▸ Your assignment
Go through the material and copy each line in which the word "none" shows up.

▸ Entries supplied
>>>>
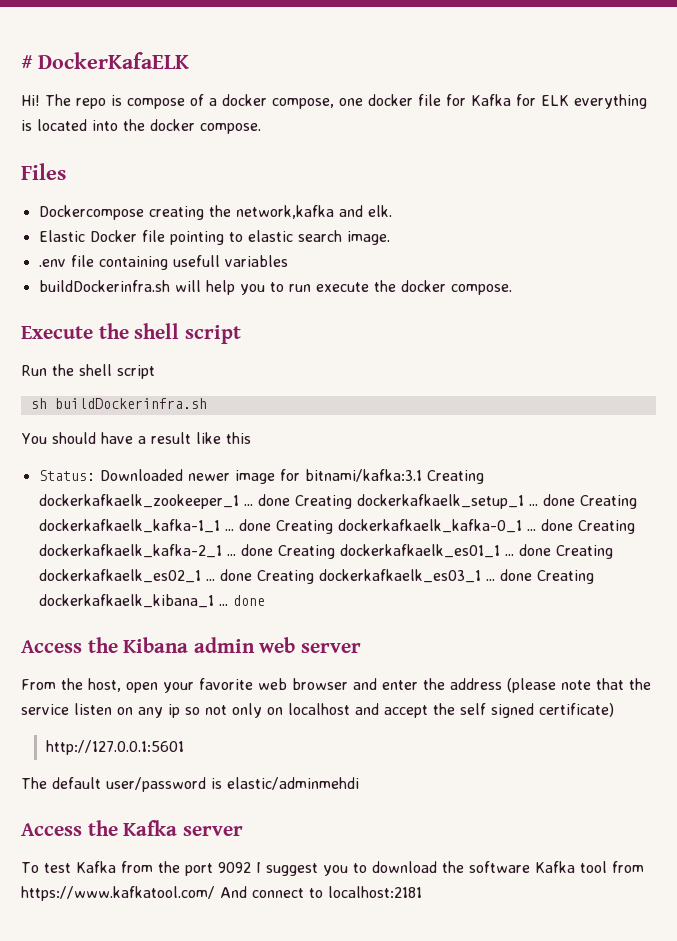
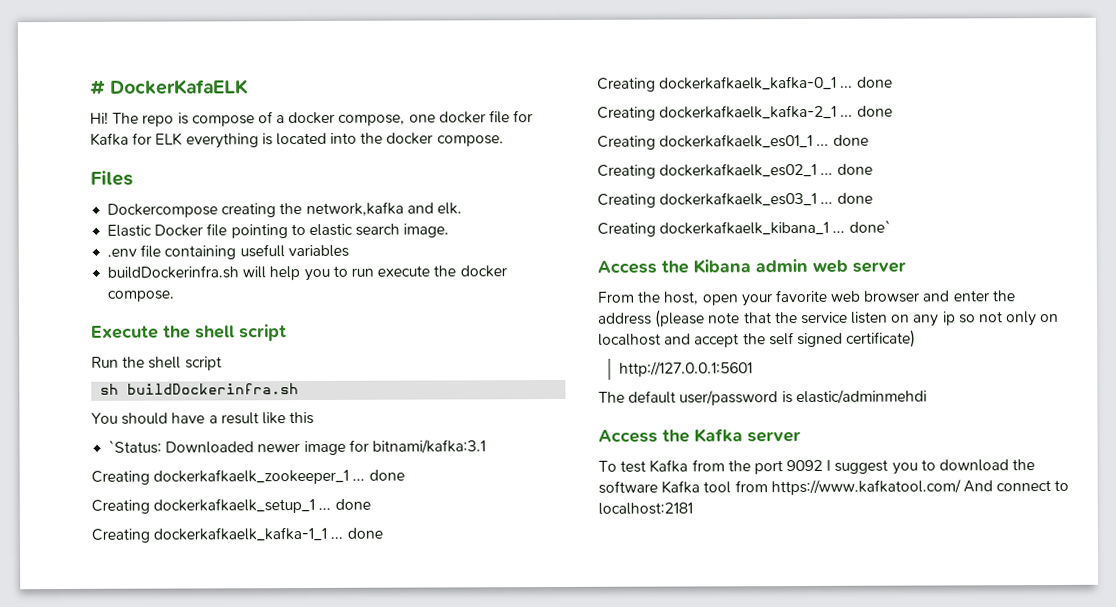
[38,470,95,481] Status: -> [108,439,163,454] `Status:
(422, 475) none -> (486, 446) //
(290, 500) none -> (405, 475) //
(575, 500) none -> (371, 504) //
(271, 525) none -> (383, 533) //
(573, 525) none -> (893, 82) //
(273, 550) none -> (893, 111) //
(551, 550) none -> (869, 140) //
(252, 575) none -> (873, 169) //
(532, 575) none -> (873, 198) //
[232,595,265,606] done -> [848,219,891,233] done`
<<<<
▸ Task response
(422, 475) none -> (486, 446) //
(290, 500) none -> (405, 475) //
(575, 500) none -> (371, 504) //
(271, 525) none -> (383, 533) //
(573, 525) none -> (893, 82) //
(273, 550) none -> (893, 111) //
(551, 550) none -> (869, 140) //
(252, 575) none -> (873, 169) //
(532, 575) none -> (873, 198) //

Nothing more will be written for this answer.